Os números mais recentes, divulgados em janeiro pelo Diário de Notícias, dão conta de que no atual ano letivo 2022/2023 o número de contratados era de 32.939 — professores que estarão todos a receber salário equivalente ao do 1.º escalão. Assim, as contas mudam. Passariam a ser 33.136 professores no 1.º escalão (ou equivalente) num total de 134.048 docente. Falando em percentagens, são quase 25%, um quarto do total.
Contactado pelo Observador, Mário Nogueira, secretário geral da Fenprof, considera que a forma como os números são apresentados é enganadora. “O 1.º escalão tem os professores de carreira e os professores contratados. Mas como o Ministério da Educação considera que os professores contratados não estão na carreira, consideram que ganham pelo índice salarial que corresponde ao 1.º escalão, mas não estão no 1.º escalão. É uma aldrabice”, defende o professor. Além disso, explica Nogueira, quando os professores conseguem vincular — ou seja, entrar para o quadro, tornando-se professores de carreira — têm, quase sempre, vários anos de tempo de serviço.

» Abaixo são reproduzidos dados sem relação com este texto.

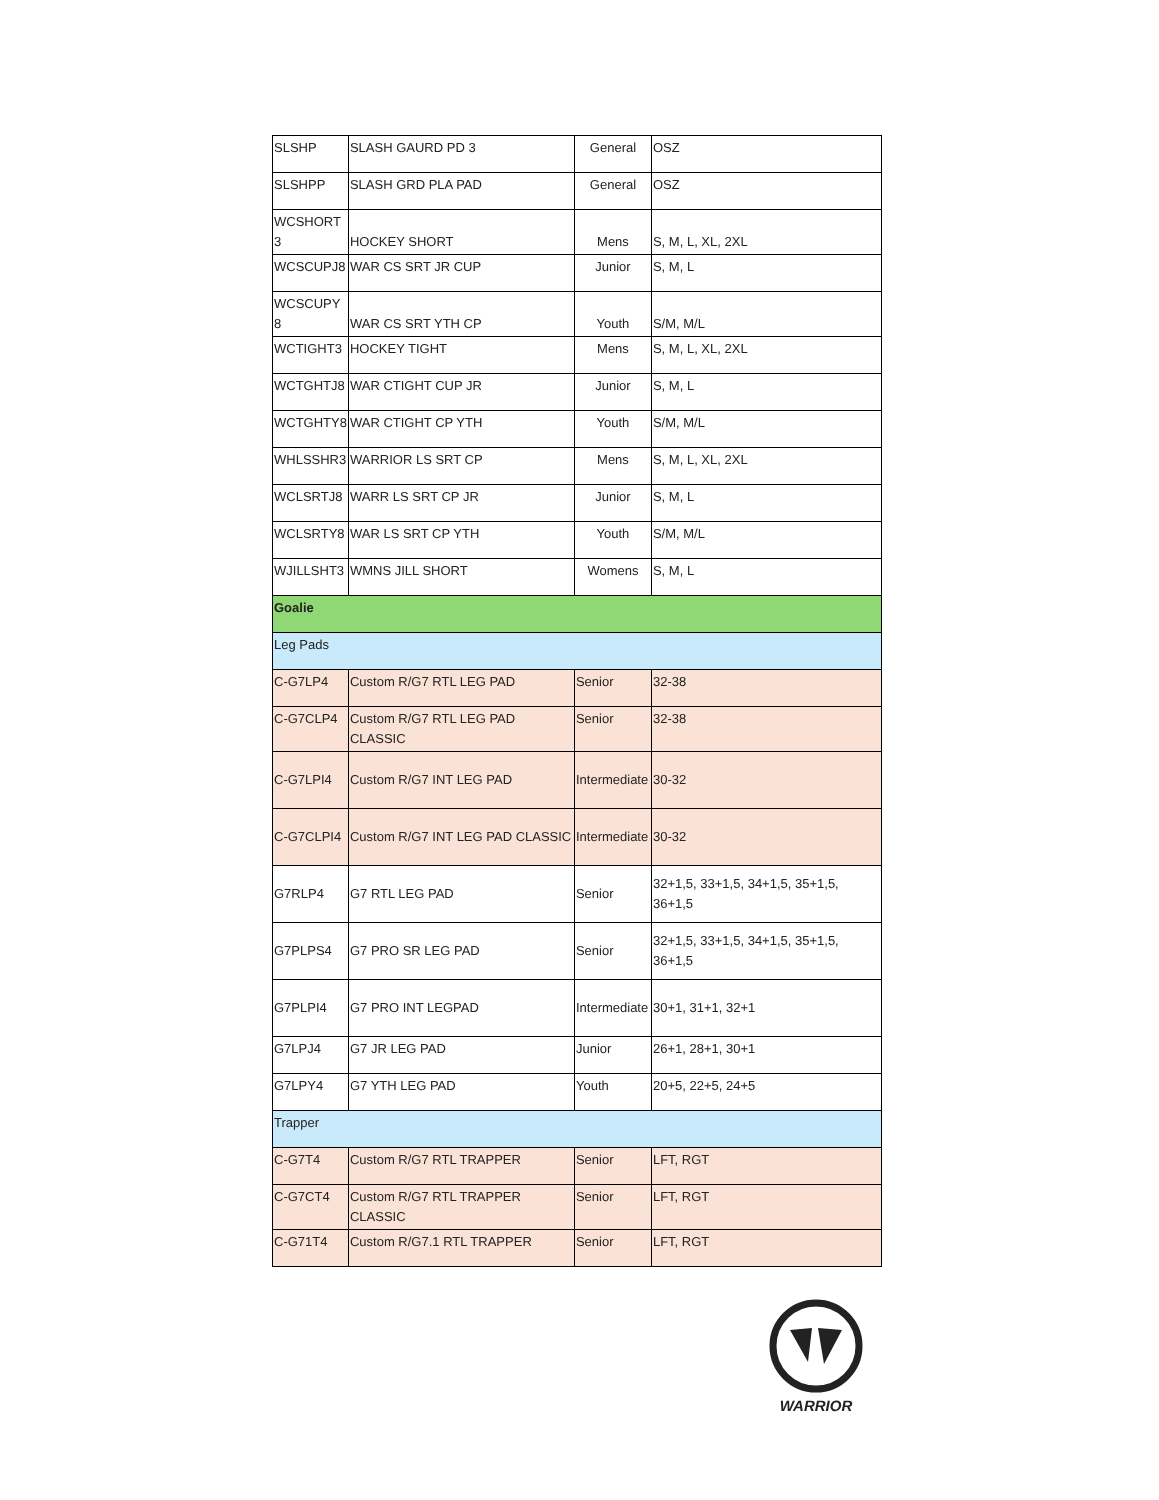| SLSHP | SLASH GAURD PD 3 | General | OSZ |
| SLSHPP | SLASH GRD PLA PAD | General | OSZ |
| WCSHORT 3 | HOCKEY SHORT | Mens | S, M, L, XL, 2XL |
| WCSCUPJ8 | WAR CS SRT JR CUP | Junior | S, M, L |
| WCSCUPY 8 | WAR CS SRT YTH CP | Youth | S/M, M/L |
| WCTIGHT3 | HOCKEY TIGHT | Mens | S, M, L, XL, 2XL |
| WCTGHTJ8 | WAR CTIGHT CUP JR | Junior | S, M, L |
| WCTGHTY8 | WAR CTIGHT CP YTH | Youth | S/M, M/L |
| WHLSSHR3 | WARRIOR LS SRT CP | Mens | S, M, L, XL, 2XL |
| WCLSRTJ8 | WARR LS SRT CP JR | Junior | S, M, L |
| WCLSRTY8 | WAR LS SRT CP YTH | Youth | S/M, M/L |
| WJILLSHT3 | WMNS JILL SHORT | Womens | S, M, L |
| Goalie | | | |
| Leg Pads | | | |
| C-G7LP4 | Custom R/G7 RTL LEG PAD | Senior | 32-38 |
| C-G7CLP4 | Custom R/G7 RTL LEG PAD CLASSIC | Senior | 32-38 |
| C-G7LPI4 | Custom R/G7 INT LEG PAD | Intermediate | 30-32 |
| C-G7CLPI4 | Custom R/G7 INT LEG PAD CLASSIC | Intermediate | 30-32 |
| G7RLP4 | G7 RTL LEG PAD | Senior | 32+1,5, 33+1,5, 34+1,5, 35+1,5, 36+1,5 |
| G7PLPS4 | G7 PRO SR LEG PAD | Senior | 32+1,5, 33+1,5, 34+1,5, 35+1,5, 36+1,5 |
| G7PLPI4 | G7 PRO INT LEGPAD | Intermediate | 30+1, 31+1, 32+1 |
| G7LPJ4 | G7 JR LEG PAD | Junior | 26+1, 28+1, 30+1 |
| G7LPY4 | G7 YTH LEG PAD | Youth | 20+5, 22+5, 24+5 |
| Trapper | | | |
| C-G7T4 | Custom R/G7 RTL TRAPPER | Senior | LFT, RGT |
| C-G7CT4 | Custom R/G7 RTL TRAPPER CLASSIC | Senior | LFT, RGT |
| C-G71T4 | Custom R/G7.1 RTL TRAPPER | Senior | LFT, RGT |
WARRIOR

A média, segundo dados do Governo, é de 16 anos de profissão e 46 de idade.
“Os professores quando conseguem vincular têm sempre vários anos de serviço, 10, 15. Quando vinculam vão imediatamente para o 2.º escalão, 3.º escalão, no máximo. No 1.º escalão estarão meia dúzia de professores de espanhol ou informática que são grupos em que quase não há ninguém”, argumenta o líder da federação de sindicatos.

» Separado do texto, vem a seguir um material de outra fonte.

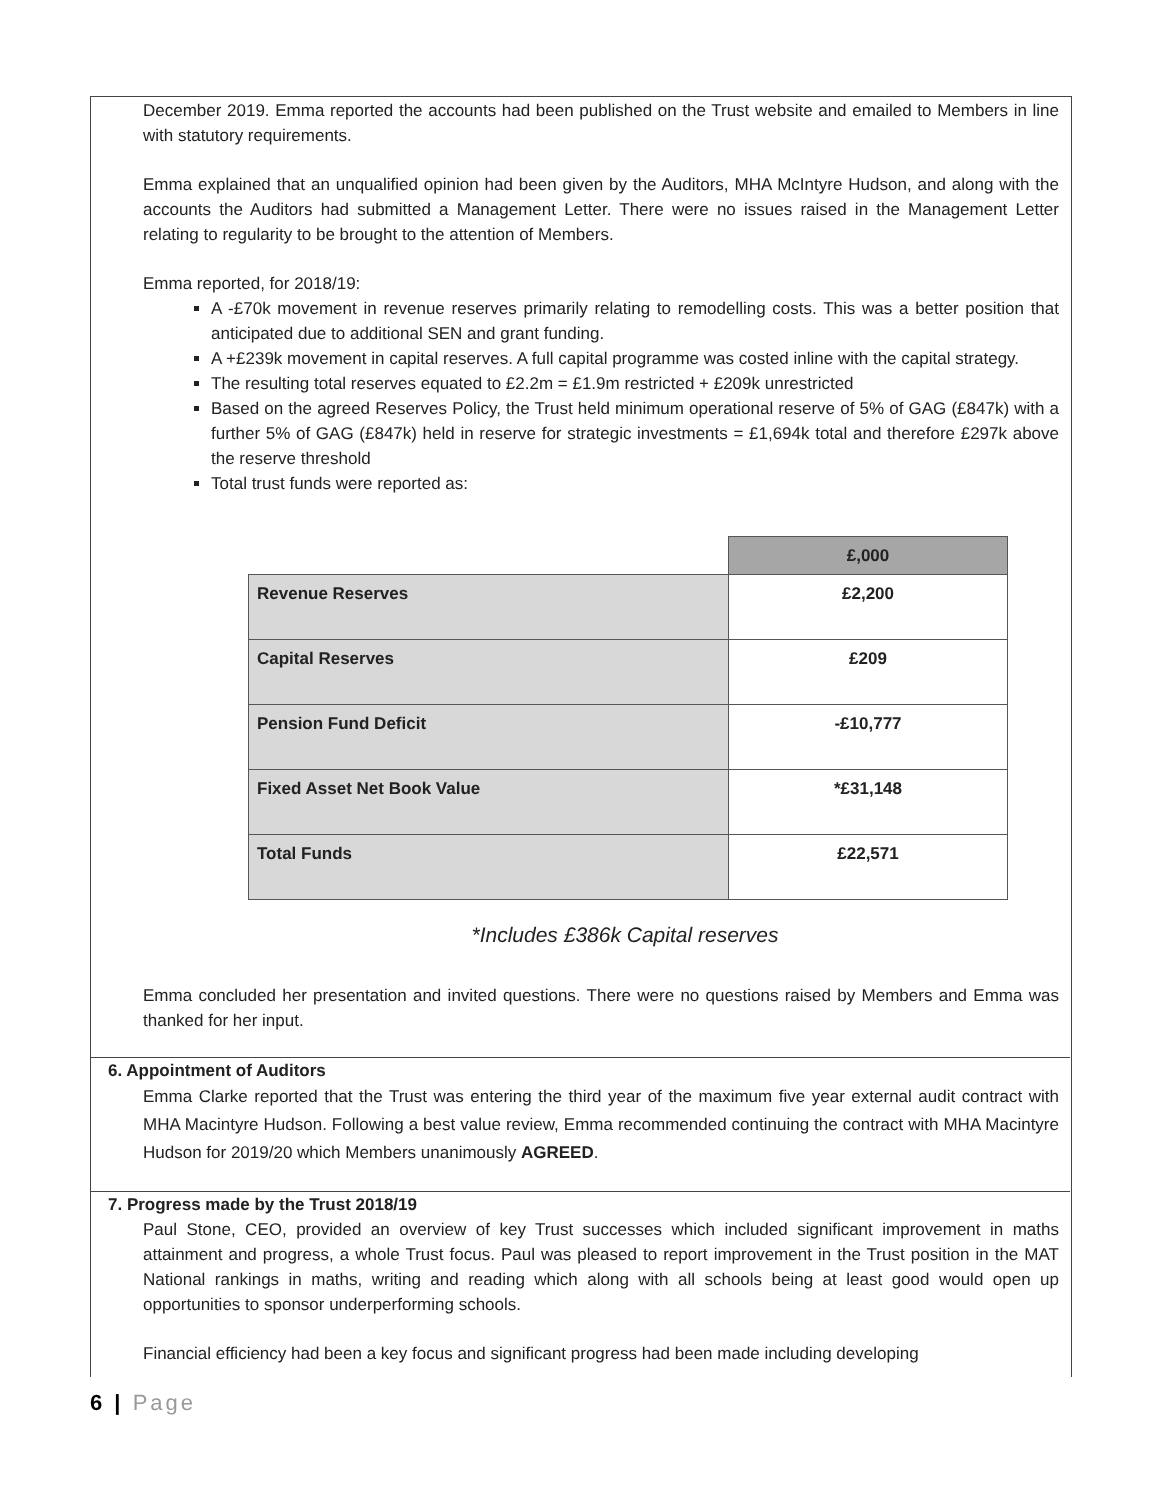December 2019. Emma reported the accounts had been published on the Trust website and emailed to Members in line with statutory requirements.
Emma explained that an unqualified opinion had been given by the Auditors, MHA McIntyre Hudson, and along with the accounts the Auditors had submitted a Management Letter. There were no issues raised in the Management Letter relating to regularity to be brought to the attention of Members.
Emma reported, for 2018/19:
A -£70k movement in revenue reserves primarily relating to remodelling costs. This was a better position that anticipated due to additional SEN and grant funding.
A +£239k movement in capital reserves. A full capital programme was costed inline with the capital strategy.
The resulting total reserves equated to £2.2m = £1.9m restricted + £209k unrestricted
Based on the agreed Reserves Policy, the Trust held minimum operational reserve of 5% of GAG (£847k) with a further 5% of GAG (£847k) held in reserve for strategic investments = £1,694k total and therefore £297k above the reserve threshold
Total trust funds were reported as:
| | £,000 |
| Revenue Reserves | £2,200 |
| Capital Reserves | £209 |
| Pension Fund Deficit | -£10,777 |
| Fixed Asset Net Book Value | *£31,148 |
| Total Funds | £22,571 |
*Includes £386k Capital reserves
Emma concluded her presentation and invited questions. There were no questions raised by Members and Emma was thanked for her input.
6. Appointment of Auditors
Emma Clarke reported that the Trust was entering the third year of the maximum five year external audit contract with MHA Macintyre Hudson. Following a best value review, Emma recommended continuing the contract with MHA Macintyre Hudson for 2019/20 which Members unanimously AGREED.
7. Progress made by the Trust 2018/19
Paul Stone, CEO, provided an overview of key Trust successes which included significant improvement in maths attainment and progress, a whole Trust focus. Paul was pleased to report improvement in the Trust position in the MAT National rankings in maths, writing and reading which along with all schools being at least good would open up opportunities to sponsor underperforming schools.
Financial efficiency had been a key focus and significant progress had been made including developing
6 | Page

Mário Nogueira esclarece que falar em 0,4% — ou 0,19% — não está errado se se acrescentar algo mais à frase. “Há quatro décimos dos professores de carreira que estão no 1.º escalão. E será para ali que entram os três professores de Física e Química que se licenciaram agora”, ironiza. Os dados mais recentes do Conselho Nacional de Educação dão conta de que, apesar de terem saído cerca de 400 professores de Física e Química do sistema, só três novos docentes desta disciplina foram formados nas universidades.
Consultando a DGEEC — Direção Geral de Estatísticas da Educação e da Ciência, encontram-se dados de 2021. Nessa altura, Portugal tinha cerca de 150 mil professores, dos quais 130 mil estavam colocados no ensino público. Os demais davam aulas em escolas privadas.

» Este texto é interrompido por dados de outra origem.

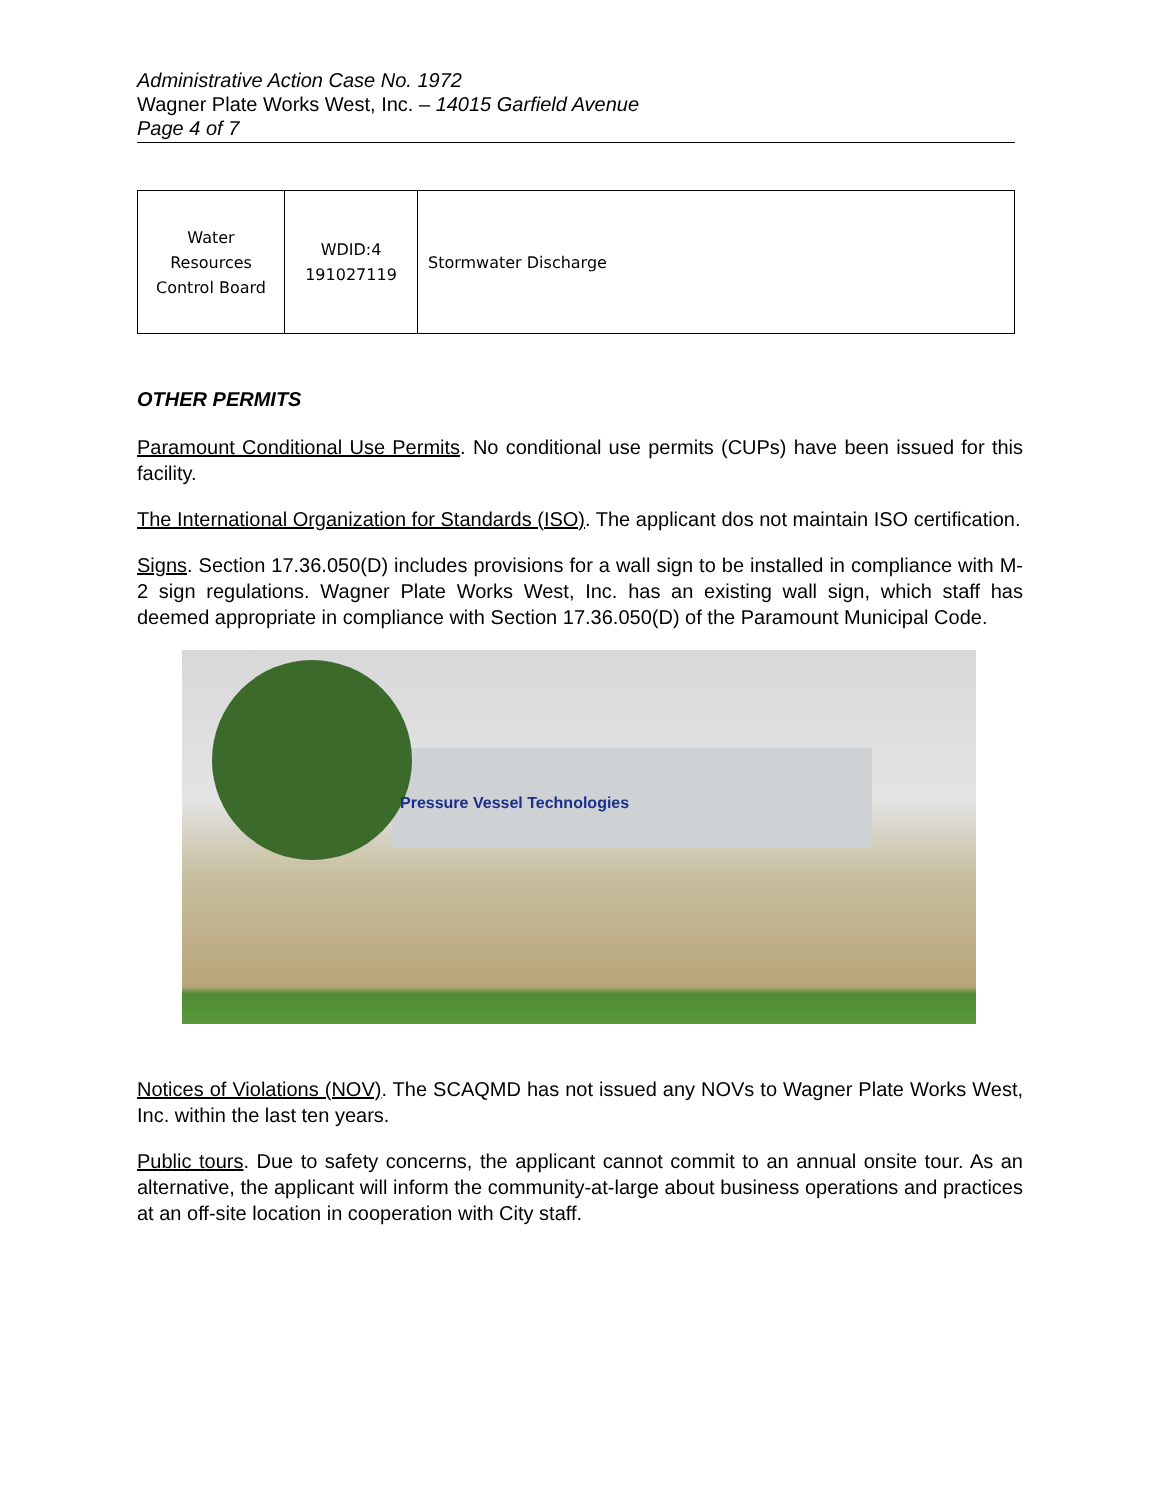Administrative Action Case No. 1972
Wagner Plate Works West, Inc. – 14015 Garfield Avenue
Page 4 of 7
| Water Resources Control Board | WDID:4 191027119 | Stormwater Discharge |
OTHER PERMITS
Paramount Conditional Use Permits. No conditional use permits (CUPs) have been issued for this facility.
The International Organization for Standards (ISO). The applicant dos not maintain ISO certification.
Signs. Section 17.36.050(D) includes provisions for a wall sign to be installed in compliance with M-2 sign regulations. Wagner Plate Works West, Inc. has an existing wall sign, which staff has deemed appropriate in compliance with Section 17.36.050(D) of the Paramount Municipal Code.
Pressure Vessel Technologies
Notices of Violations (NOV). The SCAQMD has not issued any NOVs to Wagner Plate Works West, Inc. within the last ten years.
Public tours. Due to safety concerns, the applicant cannot commit to an annual onsite tour. As an alternative, the applicant will inform the community-at-large about business operations and practices at an off-site location in cooperation with City staff.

Quanto aos professores contratados, os números oficiais da DGEEC mostram que estes docentes representavam uma fatia de 21% do total (29.862 contratados), ou seja, em linha com os valores atuais.
Conclusão
Enganador. Ao não se contabilizar os professores contratados, e olhando apenas para os professores de carreira, passa-se a ideia de que são poucos os que estão no escalão com o salário mais baixo. Em contrapartida, são exatamente os contratados que mais sofrem com a precariedade, ficando sempre com o mesmo ordenado, equivalente ao do 1.º escalão, independentemente do tempo de serviço prestado nas escolas.
Segundo a classificação do Observador, este conteúdo é:
ENGANADOR
No sistema de classificação do Facebook, este conteúdo é:
PARCIALMENTE FALSO: as alegações dos conteúdos são uma mistura de factos precisos e imprecisos ou a principal alegação é enganadora ou está incompleta.